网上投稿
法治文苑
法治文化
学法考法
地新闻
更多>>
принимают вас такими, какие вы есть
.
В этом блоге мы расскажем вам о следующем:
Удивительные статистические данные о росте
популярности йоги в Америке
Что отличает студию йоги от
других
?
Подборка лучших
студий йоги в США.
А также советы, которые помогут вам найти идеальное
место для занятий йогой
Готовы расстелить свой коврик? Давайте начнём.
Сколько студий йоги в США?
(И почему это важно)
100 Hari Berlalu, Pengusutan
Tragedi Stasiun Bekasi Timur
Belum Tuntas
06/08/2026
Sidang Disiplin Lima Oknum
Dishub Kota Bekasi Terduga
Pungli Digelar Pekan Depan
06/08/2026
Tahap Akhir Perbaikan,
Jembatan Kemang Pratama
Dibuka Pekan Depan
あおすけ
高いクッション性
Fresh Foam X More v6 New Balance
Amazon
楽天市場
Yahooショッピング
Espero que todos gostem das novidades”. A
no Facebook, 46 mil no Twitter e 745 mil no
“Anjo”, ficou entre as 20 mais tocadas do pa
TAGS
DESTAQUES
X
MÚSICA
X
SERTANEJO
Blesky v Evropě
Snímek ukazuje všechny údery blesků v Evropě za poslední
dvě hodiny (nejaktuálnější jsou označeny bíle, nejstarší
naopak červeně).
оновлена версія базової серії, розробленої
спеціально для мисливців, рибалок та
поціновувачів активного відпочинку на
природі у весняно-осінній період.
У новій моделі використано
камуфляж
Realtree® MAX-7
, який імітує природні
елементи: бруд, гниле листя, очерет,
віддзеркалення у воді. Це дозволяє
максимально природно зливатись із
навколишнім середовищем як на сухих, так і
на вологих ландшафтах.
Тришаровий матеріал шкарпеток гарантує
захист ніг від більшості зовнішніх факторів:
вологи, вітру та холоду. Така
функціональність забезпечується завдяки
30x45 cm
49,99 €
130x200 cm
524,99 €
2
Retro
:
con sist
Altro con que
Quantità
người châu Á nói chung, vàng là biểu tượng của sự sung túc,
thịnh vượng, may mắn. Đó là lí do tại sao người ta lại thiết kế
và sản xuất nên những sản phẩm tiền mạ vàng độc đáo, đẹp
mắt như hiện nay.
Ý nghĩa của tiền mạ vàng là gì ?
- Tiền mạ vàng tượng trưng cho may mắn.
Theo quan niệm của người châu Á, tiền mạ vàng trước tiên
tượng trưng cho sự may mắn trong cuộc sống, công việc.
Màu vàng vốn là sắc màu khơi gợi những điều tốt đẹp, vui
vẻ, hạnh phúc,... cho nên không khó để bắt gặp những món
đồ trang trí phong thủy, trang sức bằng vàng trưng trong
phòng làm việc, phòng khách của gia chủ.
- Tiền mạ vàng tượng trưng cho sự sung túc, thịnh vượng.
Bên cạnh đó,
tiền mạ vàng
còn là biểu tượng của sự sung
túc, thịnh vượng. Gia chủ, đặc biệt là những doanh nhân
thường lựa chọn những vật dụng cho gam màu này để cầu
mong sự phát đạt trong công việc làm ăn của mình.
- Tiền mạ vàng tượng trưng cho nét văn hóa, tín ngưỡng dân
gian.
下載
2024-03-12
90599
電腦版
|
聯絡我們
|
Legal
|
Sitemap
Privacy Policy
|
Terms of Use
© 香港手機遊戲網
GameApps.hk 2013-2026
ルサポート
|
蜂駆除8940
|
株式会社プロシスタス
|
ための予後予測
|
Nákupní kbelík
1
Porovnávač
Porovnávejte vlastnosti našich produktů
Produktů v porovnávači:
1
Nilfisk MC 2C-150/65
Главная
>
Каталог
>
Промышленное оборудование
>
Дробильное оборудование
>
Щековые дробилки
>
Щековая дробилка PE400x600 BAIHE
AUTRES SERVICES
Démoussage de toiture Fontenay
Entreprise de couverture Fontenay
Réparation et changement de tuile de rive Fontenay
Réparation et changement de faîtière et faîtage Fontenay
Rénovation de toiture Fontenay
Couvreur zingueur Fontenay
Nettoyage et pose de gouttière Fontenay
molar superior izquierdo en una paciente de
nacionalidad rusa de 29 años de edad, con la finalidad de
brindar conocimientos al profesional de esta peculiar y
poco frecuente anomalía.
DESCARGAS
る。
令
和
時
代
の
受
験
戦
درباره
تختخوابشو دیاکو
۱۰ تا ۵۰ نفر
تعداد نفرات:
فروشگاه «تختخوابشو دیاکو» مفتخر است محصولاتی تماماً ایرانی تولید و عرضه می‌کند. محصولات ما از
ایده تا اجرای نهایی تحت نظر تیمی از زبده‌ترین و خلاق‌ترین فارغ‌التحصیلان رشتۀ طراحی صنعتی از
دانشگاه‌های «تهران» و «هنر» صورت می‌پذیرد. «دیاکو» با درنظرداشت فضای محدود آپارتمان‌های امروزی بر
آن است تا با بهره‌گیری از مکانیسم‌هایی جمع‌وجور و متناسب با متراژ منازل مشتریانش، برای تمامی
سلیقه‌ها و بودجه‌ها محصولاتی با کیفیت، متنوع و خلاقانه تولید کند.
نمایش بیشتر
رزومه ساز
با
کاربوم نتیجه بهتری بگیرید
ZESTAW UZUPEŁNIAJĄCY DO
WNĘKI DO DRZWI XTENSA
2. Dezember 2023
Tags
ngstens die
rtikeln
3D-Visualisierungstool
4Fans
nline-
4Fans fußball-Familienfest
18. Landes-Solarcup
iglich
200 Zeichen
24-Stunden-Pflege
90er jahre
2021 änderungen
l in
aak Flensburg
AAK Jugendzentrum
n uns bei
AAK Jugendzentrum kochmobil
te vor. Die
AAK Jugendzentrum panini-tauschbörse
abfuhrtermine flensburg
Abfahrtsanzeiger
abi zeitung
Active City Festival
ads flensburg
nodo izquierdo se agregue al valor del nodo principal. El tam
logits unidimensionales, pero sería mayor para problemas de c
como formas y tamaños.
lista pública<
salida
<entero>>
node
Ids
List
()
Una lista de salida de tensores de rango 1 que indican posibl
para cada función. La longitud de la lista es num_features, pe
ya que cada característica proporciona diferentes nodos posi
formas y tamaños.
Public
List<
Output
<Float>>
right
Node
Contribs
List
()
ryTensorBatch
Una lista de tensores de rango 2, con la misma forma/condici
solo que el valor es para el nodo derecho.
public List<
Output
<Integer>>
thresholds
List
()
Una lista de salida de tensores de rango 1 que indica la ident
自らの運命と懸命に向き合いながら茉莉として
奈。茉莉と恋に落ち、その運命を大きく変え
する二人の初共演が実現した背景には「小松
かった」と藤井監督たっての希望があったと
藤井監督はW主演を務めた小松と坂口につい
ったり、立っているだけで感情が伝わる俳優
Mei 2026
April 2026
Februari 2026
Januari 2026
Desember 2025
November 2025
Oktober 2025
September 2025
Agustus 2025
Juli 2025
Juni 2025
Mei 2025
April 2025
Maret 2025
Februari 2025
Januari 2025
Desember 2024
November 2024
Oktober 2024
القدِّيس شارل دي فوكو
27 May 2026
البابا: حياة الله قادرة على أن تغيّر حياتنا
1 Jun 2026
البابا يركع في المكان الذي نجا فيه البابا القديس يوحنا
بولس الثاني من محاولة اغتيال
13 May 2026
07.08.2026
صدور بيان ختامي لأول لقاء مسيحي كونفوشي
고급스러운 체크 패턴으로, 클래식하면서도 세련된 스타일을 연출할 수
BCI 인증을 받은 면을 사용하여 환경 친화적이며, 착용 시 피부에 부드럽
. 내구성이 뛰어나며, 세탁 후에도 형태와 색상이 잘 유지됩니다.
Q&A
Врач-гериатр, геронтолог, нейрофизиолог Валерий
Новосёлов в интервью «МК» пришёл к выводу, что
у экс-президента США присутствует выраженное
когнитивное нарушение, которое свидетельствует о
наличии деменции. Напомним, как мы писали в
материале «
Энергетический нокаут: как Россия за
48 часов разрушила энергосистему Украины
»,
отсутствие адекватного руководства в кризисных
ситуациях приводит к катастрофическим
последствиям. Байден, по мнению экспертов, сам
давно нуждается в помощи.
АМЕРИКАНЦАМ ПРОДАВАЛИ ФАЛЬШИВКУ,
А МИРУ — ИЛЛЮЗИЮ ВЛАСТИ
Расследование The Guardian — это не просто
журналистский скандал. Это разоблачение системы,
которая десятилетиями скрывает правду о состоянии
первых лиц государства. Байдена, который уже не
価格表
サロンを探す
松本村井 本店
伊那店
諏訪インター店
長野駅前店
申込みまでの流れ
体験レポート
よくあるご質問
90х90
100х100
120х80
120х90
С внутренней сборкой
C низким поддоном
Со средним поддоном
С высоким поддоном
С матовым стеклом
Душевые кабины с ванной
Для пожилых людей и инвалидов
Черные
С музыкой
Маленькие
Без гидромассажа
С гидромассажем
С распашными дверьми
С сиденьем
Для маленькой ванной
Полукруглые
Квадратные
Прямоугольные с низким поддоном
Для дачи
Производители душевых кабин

What you will do - The lines above from the one containing "tượng trưng cho sự may" through the one containing "Rénovation de toiture Fontenay" are to be set down exactly, and no others.

Your solution -
tượng trưng cho sự may mắn trong cuộc sống, công việc.
Màu vàng vốn là sắc màu khơi gợi những điều tốt đẹp, vui
vẻ, hạnh phúc,... cho nên không khó để bắt gặp những món
đồ trang trí phong thủy, trang sức bằng vàng trưng trong
phòng làm việc, phòng khách của gia chủ.
- Tiền mạ vàng tượng trưng cho sự sung túc, thịnh vượng.
Bên cạnh đó,
tiền mạ vàng
còn là biểu tượng của sự sung
túc, thịnh vượng. Gia chủ, đặc biệt là những doanh nhân
thường lựa chọn những vật dụng cho gam màu này để cầu
mong sự phát đạt trong công việc làm ăn của mình.
- Tiền mạ vàng tượng trưng cho nét văn hóa, tín ngưỡng dân
gian.
下載
2024-03-12
90599
電腦版
|
聯絡我們
|
Legal
|
Sitemap
Privacy Policy
|
Terms of Use
© 香港手機遊戲網
GameApps.hk 2013-2026
ルサポート
|
蜂駆除8940
|
株式会社プロシスタス
|
ための予後予測
|
Nákupní kbelík
1
Porovnávač
Porovnávejte vlastnosti našich produktů
Produktů v porovnávači:
1
Nilfisk MC 2C-150/65
Главная
>
Каталог
>
Промышленное оборудование
>
Дробильное оборудование
>
Щековые дробилки
>
Щековая дробилка PE400x600 BAIHE
AUTRES SERVICES
Démoussage de toiture Fontenay
Entreprise de couverture Fontenay
Réparation et changement de tuile de rive Fontenay
Réparation et changement de faîtière et faîtage Fontenay
Rénovation de toiture Fontenay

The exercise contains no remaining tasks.